GARÇONS (3)

Je me laisse pousser la barbe. Elle est blanche, me faisant une tête de patriarche qui ne me réjouit pas. Mes cheveux sont rares. Quand je me regarde dans la glace, à travers des lunettes pas très précises, je vois quelqu’un que je ne reconnais pas : qui ne correspond pas, veux-je dire, à l’image que j’aimerais donner de moi-même. Ce n’est pas tant que je me trouve laid, ou gros, ou vieux. C’est plutôt un effet de réalité, qui me forcerait à rester longtemps là si je tenais absolument à me retrouver derrière ce masque.

Samedi après-midi, en marchant avec Charles, je croise le regard d’un homme d’une cinquantaine d’années, probablement homo, qui me fixe avec intensité. J’y voudrais voir le reflet de la bonne humeur qui est la mienne, ce jour-là. Le soleil, la marche, le sentiment d’être délivré de mes pesanteurs quotidiennes me rendent heureux. En vérité, il doit être sensible à cette barbe qui me fait rentrer dans la case du bear, ou du daddy, ou que sais-je. Le même épisode se reproduit le surlendemain, alors que je reviens au Monoprix de la rue Saint-Maur (j’y ai repéré un étal de plantes vertes grâce à quoi je remplume mon jardin). Un type qui marchait devant moi sur le trottoir, en bermudas noir. Il fait ses courses non loin de moi, et me dévisage à la dérobée. Cela recommence cinq minutes après, tandis que j’inspecte les rares plantes restées en vitrine.

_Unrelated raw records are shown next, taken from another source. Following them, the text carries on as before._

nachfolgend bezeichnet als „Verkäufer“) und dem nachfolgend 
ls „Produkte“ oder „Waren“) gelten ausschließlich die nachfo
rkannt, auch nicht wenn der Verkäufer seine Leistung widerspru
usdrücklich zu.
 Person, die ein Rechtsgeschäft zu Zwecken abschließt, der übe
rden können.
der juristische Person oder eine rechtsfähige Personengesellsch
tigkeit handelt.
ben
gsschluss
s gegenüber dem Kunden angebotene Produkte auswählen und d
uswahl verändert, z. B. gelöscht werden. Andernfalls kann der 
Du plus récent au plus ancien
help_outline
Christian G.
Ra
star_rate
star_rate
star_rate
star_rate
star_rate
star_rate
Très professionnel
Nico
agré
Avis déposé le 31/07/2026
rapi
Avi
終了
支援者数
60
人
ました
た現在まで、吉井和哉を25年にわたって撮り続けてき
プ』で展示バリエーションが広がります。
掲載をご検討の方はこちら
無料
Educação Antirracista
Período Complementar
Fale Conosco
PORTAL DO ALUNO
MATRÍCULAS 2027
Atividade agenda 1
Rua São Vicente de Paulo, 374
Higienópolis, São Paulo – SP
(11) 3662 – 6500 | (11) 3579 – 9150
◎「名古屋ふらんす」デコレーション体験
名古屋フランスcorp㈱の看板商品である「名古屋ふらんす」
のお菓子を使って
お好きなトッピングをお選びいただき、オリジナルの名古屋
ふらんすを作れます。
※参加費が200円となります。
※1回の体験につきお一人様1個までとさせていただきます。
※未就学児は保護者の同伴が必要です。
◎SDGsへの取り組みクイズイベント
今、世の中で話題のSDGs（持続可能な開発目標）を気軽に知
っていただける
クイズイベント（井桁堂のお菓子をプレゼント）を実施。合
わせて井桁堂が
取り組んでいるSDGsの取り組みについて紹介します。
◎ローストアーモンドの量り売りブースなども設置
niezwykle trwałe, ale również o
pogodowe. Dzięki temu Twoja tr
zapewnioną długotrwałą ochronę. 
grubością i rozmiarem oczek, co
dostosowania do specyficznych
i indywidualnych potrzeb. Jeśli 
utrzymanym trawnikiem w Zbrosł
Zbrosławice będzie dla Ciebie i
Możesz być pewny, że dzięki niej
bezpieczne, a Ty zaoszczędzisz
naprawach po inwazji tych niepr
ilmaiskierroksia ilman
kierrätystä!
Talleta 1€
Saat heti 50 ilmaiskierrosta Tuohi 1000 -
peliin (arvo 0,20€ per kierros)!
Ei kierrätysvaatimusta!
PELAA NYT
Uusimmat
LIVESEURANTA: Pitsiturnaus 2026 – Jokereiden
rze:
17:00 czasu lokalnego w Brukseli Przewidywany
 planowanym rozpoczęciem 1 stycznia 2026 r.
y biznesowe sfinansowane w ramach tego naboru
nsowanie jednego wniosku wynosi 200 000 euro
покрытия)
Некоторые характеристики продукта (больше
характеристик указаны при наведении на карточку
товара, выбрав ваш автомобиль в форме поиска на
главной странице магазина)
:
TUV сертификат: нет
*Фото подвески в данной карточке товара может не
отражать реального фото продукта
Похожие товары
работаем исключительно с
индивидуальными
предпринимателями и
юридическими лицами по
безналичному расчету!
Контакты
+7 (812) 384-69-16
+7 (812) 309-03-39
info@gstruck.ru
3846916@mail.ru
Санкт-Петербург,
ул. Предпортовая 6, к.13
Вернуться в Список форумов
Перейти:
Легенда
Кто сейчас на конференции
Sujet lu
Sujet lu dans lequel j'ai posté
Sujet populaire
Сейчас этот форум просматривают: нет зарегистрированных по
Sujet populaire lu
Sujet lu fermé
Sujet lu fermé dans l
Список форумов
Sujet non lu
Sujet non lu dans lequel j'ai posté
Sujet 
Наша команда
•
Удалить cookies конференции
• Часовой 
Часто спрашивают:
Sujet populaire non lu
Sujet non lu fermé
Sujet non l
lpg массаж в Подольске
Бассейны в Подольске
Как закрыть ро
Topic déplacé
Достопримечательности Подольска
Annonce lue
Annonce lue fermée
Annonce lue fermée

Ce genre de situation me dérange. Pas seulement parce que les types en question affichent un look pédé qui m’indiffère. L’autre jour, dans les allées de Monoprix, un garçon aux cheveux longs, aux traits féminins, attire mon regard. Il est sans doute pédé, lui aussi, mais avec une nuance d’androgynie qui éveille mon trouble. Il travaille dans le magasin. Je cherche une bouteille de sauce au soja, je pourrais lui demander où en trouver. Je préfère errer à la recherche de l’objet introuvable. Voici un autre vendeur, à qui je m’apprête à poser la question. Ce serait trop lâche de demander à celui-ci. Le garçon qui m’intéresse a disparu, derrière un rayon rempli de victuailles. Une femme, près de la caisse, pourrait me renseigner. Elle voit bien que je suis sur le point de lui adresser la parole. Je laisse ma phrase en suspens, et je m’éloigne, les mains vides.